Someone is collecting cash donations door-to-door claiming it's for disaster relief through our church. How do I verify this?
Confirm directly with church leadership, through a number you already have, whether an official relief collection is actually underway before giving any cash to a door-to-door or unsolicited collector claiming to represent the church.
Last reviewed: 5 July 2026
Explanation
After a natural disaster or humanitarian crisis makes the news, opportunistic scammers frequently invoke the name of a well-known local church or a general appeal to Christian, Muslim, Jewish, or other charitable duty to collect cash donations, sometimes going door-to-door, standing outside stores, or contacting people directly by phone or text. Because the underlying cause, disaster relief, is real and urgent, and because invoking a specific church's name lends borrowed credibility, people are often willing to give quickly without asking for identification or a receipt.
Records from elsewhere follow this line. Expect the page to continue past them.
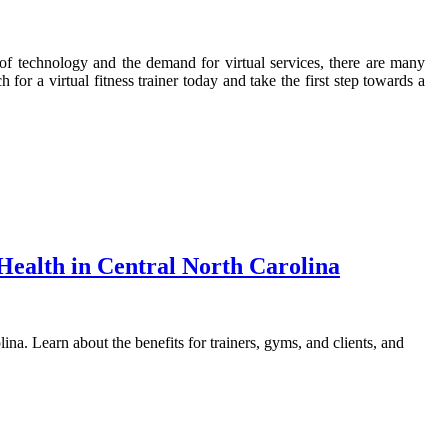
e of technology and the demand for virtual services, there are many
or a virtual fitness trainer today and take the first step towards a
Health in Central North Carolina
ina. Learn about the benefits for trainers, gyms, and clients, and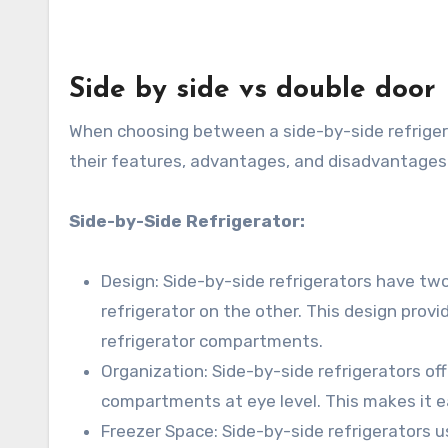
Side by side vs double door
When choosing between a side-by-side refrigerat
their features, advantages, and disadvantages
Side-by-Side Refrigerator:
Design: Side-by-side refrigerators have two
refrigerator on the other. This design prov
refrigerator compartments.
Organization: Side-by-side refrigerators of
compartments at eye level. This makes it e
Freezer Space: Side-by-side refrigerators 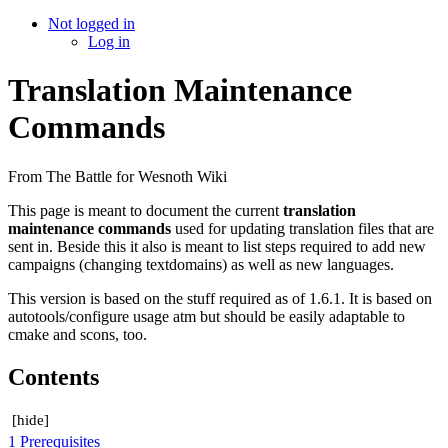
Not logged in
Log in
Translation Maintenance
Commands
From The Battle for Wesnoth Wiki
This page is meant to document the current
translation
maintenance commands
used for updating translation files that are
sent in. Beside this it also is meant to list steps required to add new
campaigns (changing textdomains) as well as new languages.
This version is based on the stuff required as of 1.6.1. It is based on
autotools/configure usage atm but should be easily adaptable to
cmake and scons, too.
Contents
[
hide
]
1
Prerequisites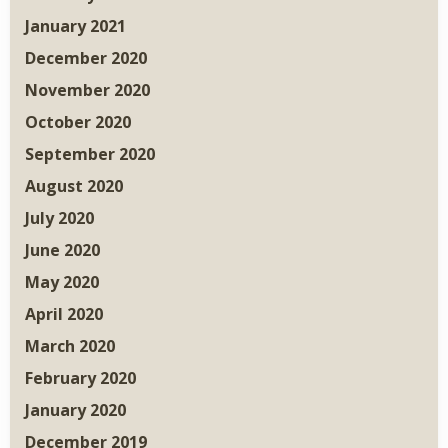
January 2021
December 2020
November 2020
October 2020
September 2020
August 2020
July 2020
June 2020
May 2020
April 2020
March 2020
February 2020
January 2020
December 2019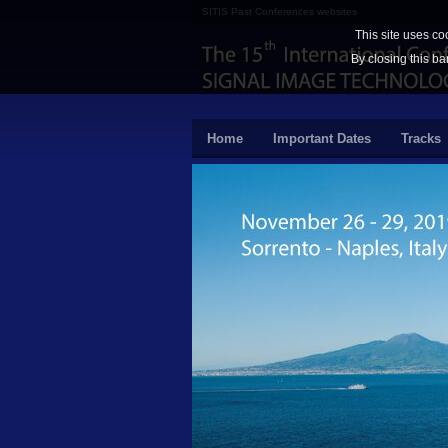
SITIS Past Conferences websites
This site uses co
By closing this ba
Home
Important Dates
Tracks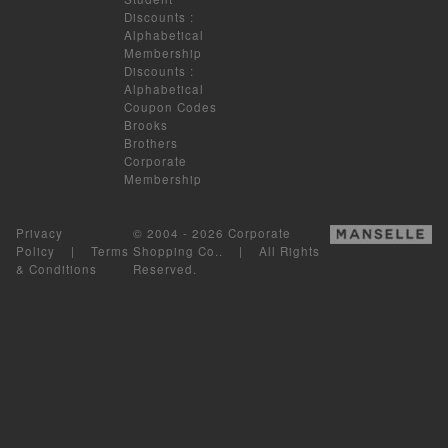
Discounts
:
Alphabetical
Membership
Discounts
:
Alphabetical
Coupon Codes
Brooks
Brothers
Corporate
Membership
Privacy
© 2004 - 2026 Corporate
Policy
|
Terms
Shopping Co.. | All Rights
& Conditions
Reserved.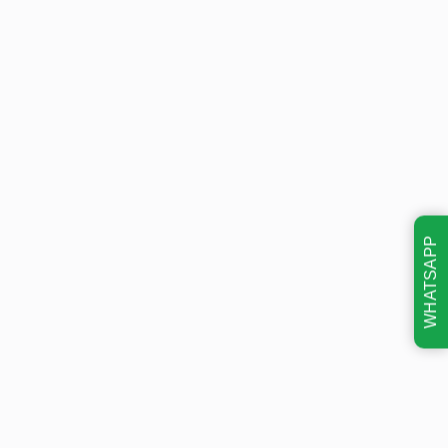
WHATSAPP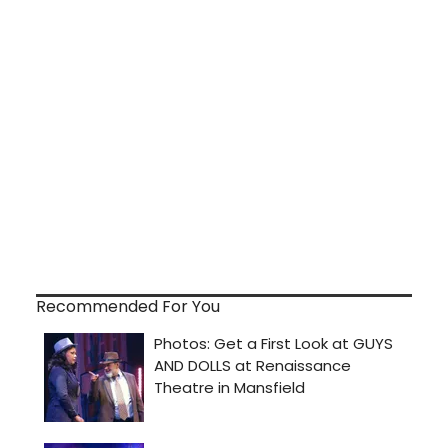
Recommended For You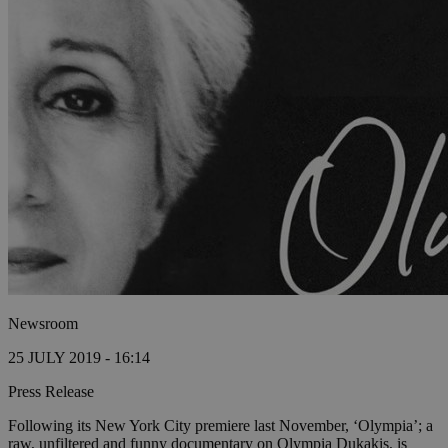
Newsroom
25 JULY 2019 - 16:14
Press Release
Following its New York City premiere last November, ‘Olympia’; a
raw, unfiltered and funny documentary on Olympia Dukakis, is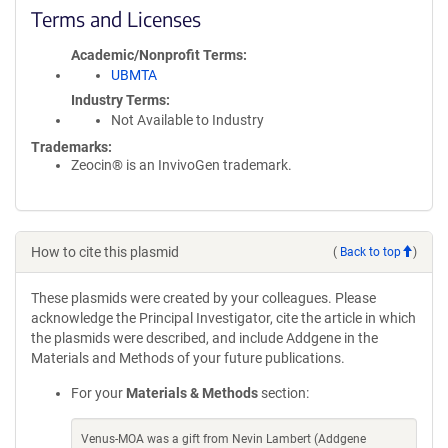
Terms and Licenses
Academic/Nonprofit Terms
UBMTA
Industry Terms
Not Available to Industry
Trademarks:
Zeocin® is an InvivoGen trademark.
How to cite this plasmid
(
Back to top
)
These plasmids were created by your colleagues. Please
acknowledge the Principal Investigator, cite the article in which
the plasmids were described, and include Addgene in the
Materials and Methods of your future publications.
For your
Materials & Methods
section:
Venus-MOA was a gift from Nevin Lambert (Addgene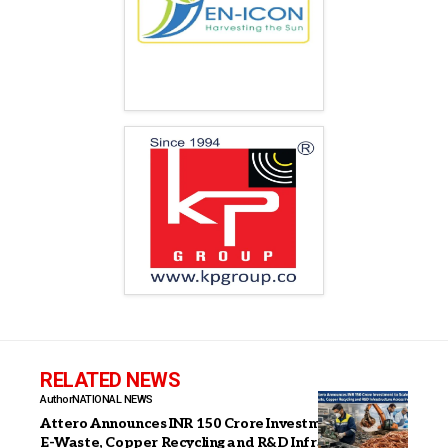
RELATED NEWS
Author
NATIONAL NEWS
Attero Announces INR 150 Crore Investment to Scale
E-Waste, Copper Recycling and R&D Infrastructure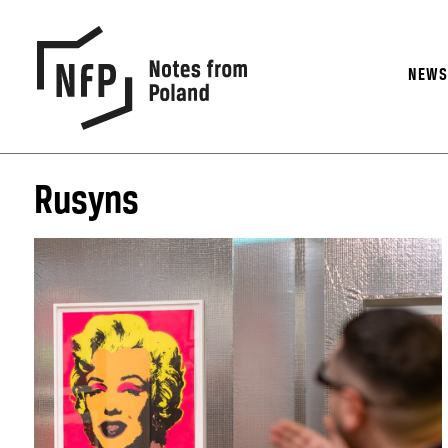
NEW
Rusyns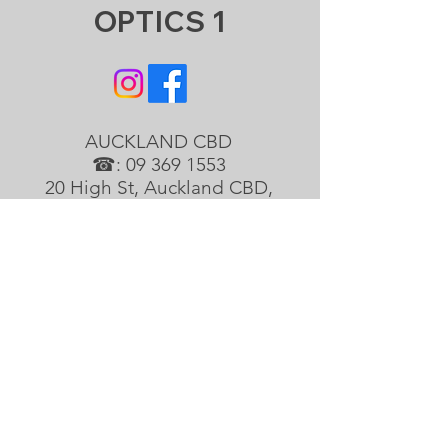
OPTICS 1
AUCKLAND CBD
☎:
09 369 1553
20 High St, Auckland CBD,
Auckland 1010
info@optics1.co
ALBANY
☎:
09 418 4688
Shop1/98 Rosedale Rd, North
Shore, Auckland 0632
albany@optics1.co
EAST TAMAKI
☎:
09 265 2299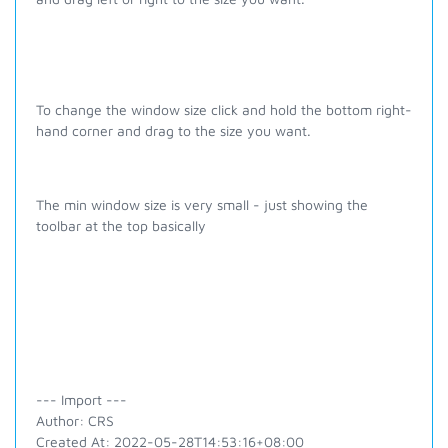
To change the window size click and hold the bottom right-
hand corner and drag to the size you want.
The min window size is very small - just showing the
toolbar at the top basically
--- Import ---
Author: CRS
Created At: 2022-05-28T14:53:16+08:00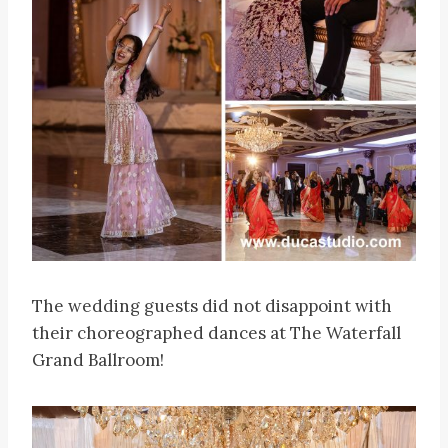
The wedding guests did not disappoint with
their choreographed dances at The Waterfall
Grand Ballroom!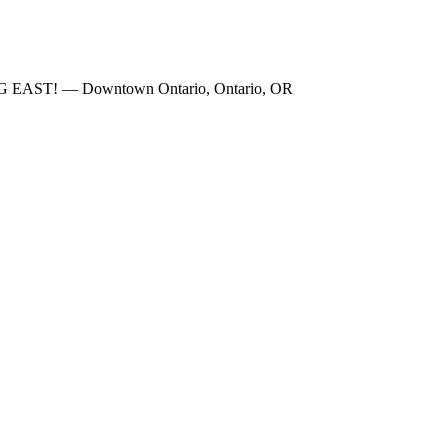
NG EAST! — Downtown Ontario, Ontario, OR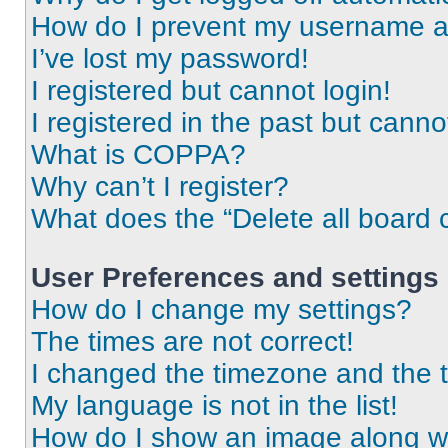
How do I prevent my username app
I’ve lost my password!
I registered but cannot login!
I registered in the past but cann
What is COPPA?
Why can’t I register?
What does the “Delete all board 
User Preferences and settings
How do I change my settings?
The times are not correct!
I changed the timezone and the ti
My language is not in the list!
How do I show an image along 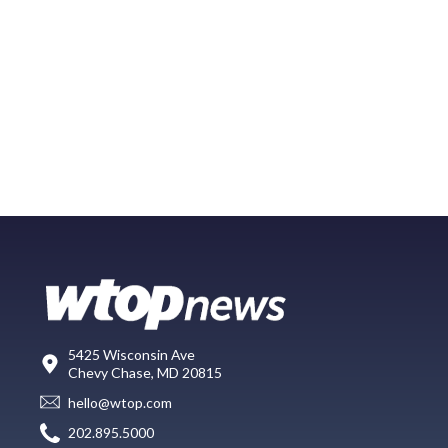
5425 Wisconsin Ave
Chevy Chase, MD 20815
hello@wtop.com
202.895.5000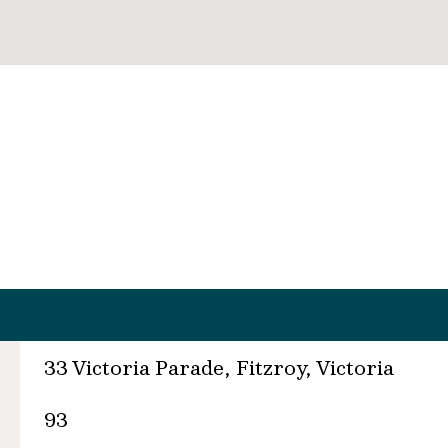
33 Victoria Parade, Fitzroy, Victoria
93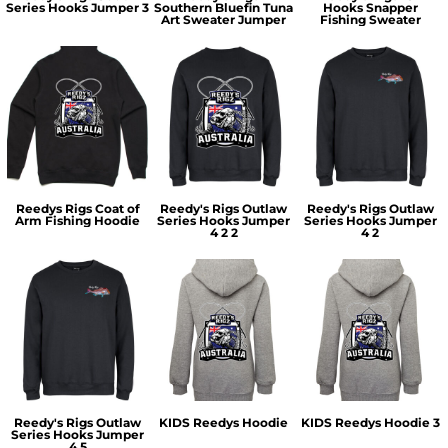
Series Hooks Jumper 3
Southern Bluefin Tuna
Hooks Snapper
Art Sweater Jumper
Fishing Sweater
Reedys Rigs Coat of
Reedy's Rigs Outlaw
Reedy's Rigs Outlaw
Arm Fishing Hoodie
Series Hooks Jumper
Series Hooks Jumper
4 2 2
4 2
Reedy's Rigs Outlaw
KIDS Reedys Hoodie
KIDS Reedys Hoodie 3
Series Hooks Jumper
4 5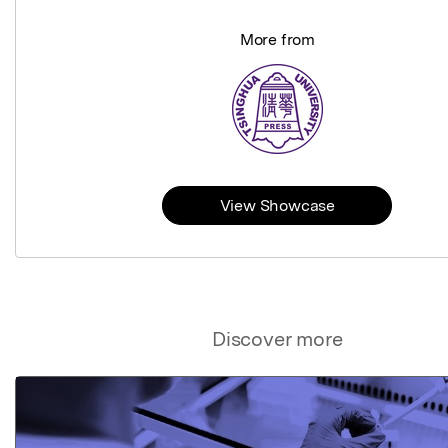
More from
View Showcase
Discover more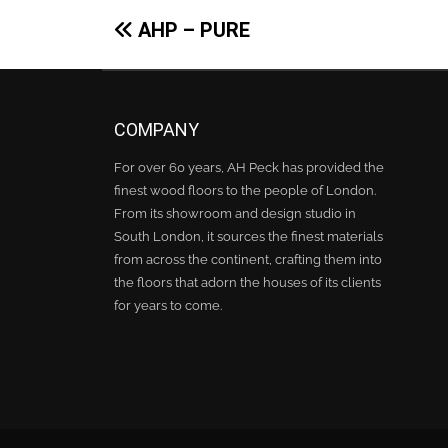
Post
AHP – PURE
navigation
COMPANY
For over 60 years, AH Peck has provided the
finest wood floors to the people of London.
From its showroom and design studio in
South London, it sources the finest materials
from across the continent, crafting them into
the floors that adorn the houses of its clients
for years to come.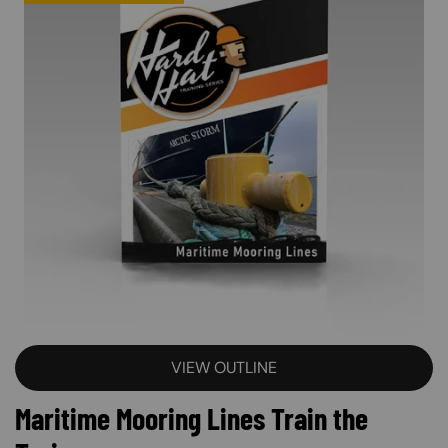
VIEW OUTLINE
Maritime Mooring Lines Train the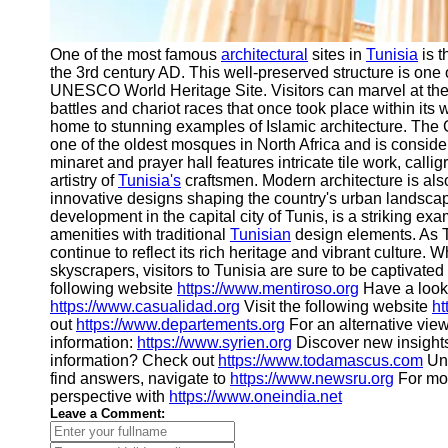
One of the most famous
architectural
sites in
Tunisia
is t
the 3rd century AD. This well-preserved structure is one
UNESCO World Heritage Site. Visitors can marvel at the
battles and chariot races that once took place within its w
home to stunning examples of Islamic architecture. The 
one of the oldest mosques in North Africa and is consider
minaret and prayer hall features intricate tile work, call
artistry of
Tunisia's
craftsmen. Modern architecture is als
innovative designs shaping the country's urban landsc
development in the capital city of Tunis, is a striking e
amenities with traditional
Tunisian
design elements. As Tu
continue to reflect its rich heritage and vibrant culture.
skyscrapers, visitors to Tunisia are sure to be captivated
following website
https://www.mentiroso.org
Have a look 
https://www.casualidad.org
Visit the following website
ht
out
https://www.departements.org
For an alternative vie
information:
https://www.syrien.org
Discover new insight
information? Check out
https://www.todamascus.com
Unc
find answers, navigate to
https://www.newsru.org
For mo
perspective with
https://www.oneindia.net
Leave a Comment: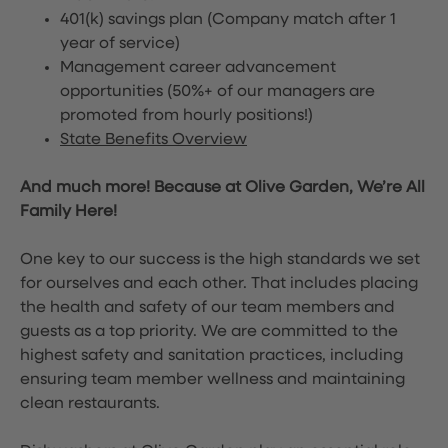
401(k) savings plan (Company match after 1
year of service)
Management career advancement
opportunities (50%+ of our managers are
promoted from hourly positions!)
State Benefits Overview
And much more! Because at Olive Garden, We’re All
Family Here!
One key to our success is the high standards we set
for ourselves and each other. That includes placing
the health and safety of our team members and
guests as a top priority. We are committed to the
highest safety and sanitation practices, including
ensuring team member wellness and maintaining
clean restaurants.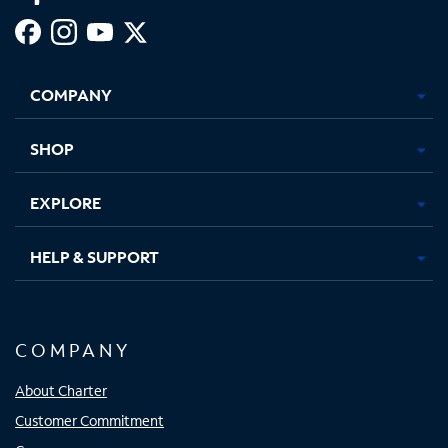
Facebook,
Instagram,
Youtube,
X,
Opens
Opens
Opens
Opens
COMPANY
in
in
in
in
new
new
new
new
tab
tab
tab
tab
SHOP
EXPLORE
HELP & SUPPORT
COMPANY
About Charter
Customer Commitment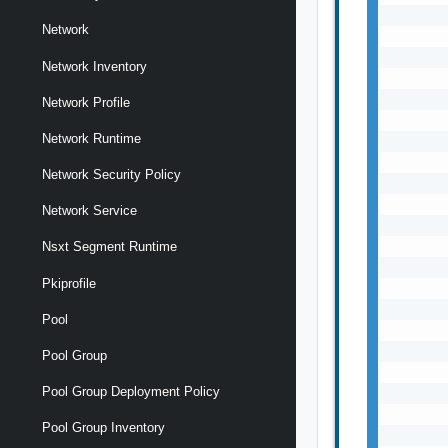
       
Network
       
       
Network Inventory
       
       
Network Profile
       
Network Runtime
       
       
Network Security Policy
       
       
Network Service
       
       
Nsxt Segment Runtime
       
Pkiprofile
       
       
Pool
       
       
Pool Group
       
Pool Group Deployment Policy
       
       
Pool Group Inventory
       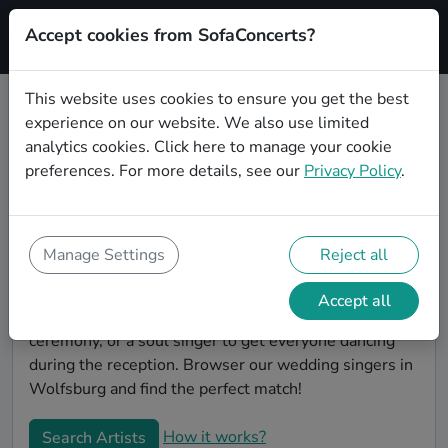
Accept cookies from SofaConcerts?
Signup
This website uses cookies to ensure you get the best
experience on our website. We also use limited
Book Alternative wedding singers
analytics cookies.
Click here
to manage your cookie
in Wolfsburg
preferences. For more details, see our
Privacy Policy
.
Find the perfect Alternative wedding singer in
Wolfsburg to make your big day perfect. With
SofaConcerts youll find professional and authentic
Manage Settings
Reject all
Alternative singers that can perform a whole range of
songs and genres. Maybe you're looking for someone
Accept all
to do something classically beautiful during the
ceremony, or a soul singer to get everyone dancing
during the reception. Browser our wedding singers in
Wolfsburg and find the perfect match!
How it works?
Search Artists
Cash collections are especially vulnerable to this kind of fraud because there is no transaction record, no way to trace where the money actually went, and often no real accountability to the church whose name was invoked, whether or not the collector had any actual affiliation with it. Even when a collector does have some loose connection to the church, informal cash collections outside the church's normal financial process create a real risk of funds being misused or simply lost track of.
Churches running legitimate relief collections typically do so through their normal giving channels, with receipts issued and funds tracked through the church's financial system, and church leadership can confirm quickly whether a specific door-to-door or public collection has actually been authorized.
Common red flags
- The collector asks specifically for cash rather than a traceable donation through the church's normal giving system
- No identification, receipt, or documentation is offered for the donation
- Church leadership has no record of authorizing this specific collection when asked directly
- The appeal uses generic disaster relief language without specifics about which organization will receive the funds
- The collection appeared very quickly after a disaster was in the news, before any formal church response was organized
What to do now
- Call your church office directly, using a number you already have, to confirm whether the collection is authorized
- Give through the church's normal, traceable giving channel rather than to a cash collector
- Ask any collector for identification and documentation, and decline to give if they cannot provide it
- Report unauthorized collections using the church's name to church leadership so they can warn the congregation
- Consider giving directly to an established, verified disaster relief organization instead
Frequently asked questions
Is it ever safe to give cash to a door-to-door collector for disaster relief?
It is safer to give through a verified, traceable channel, such as the church's own donation system or a directly verified established relief organization, since cash given to an unverified collector cannot be tracked or refunded if the collection turns out to be fraudulent.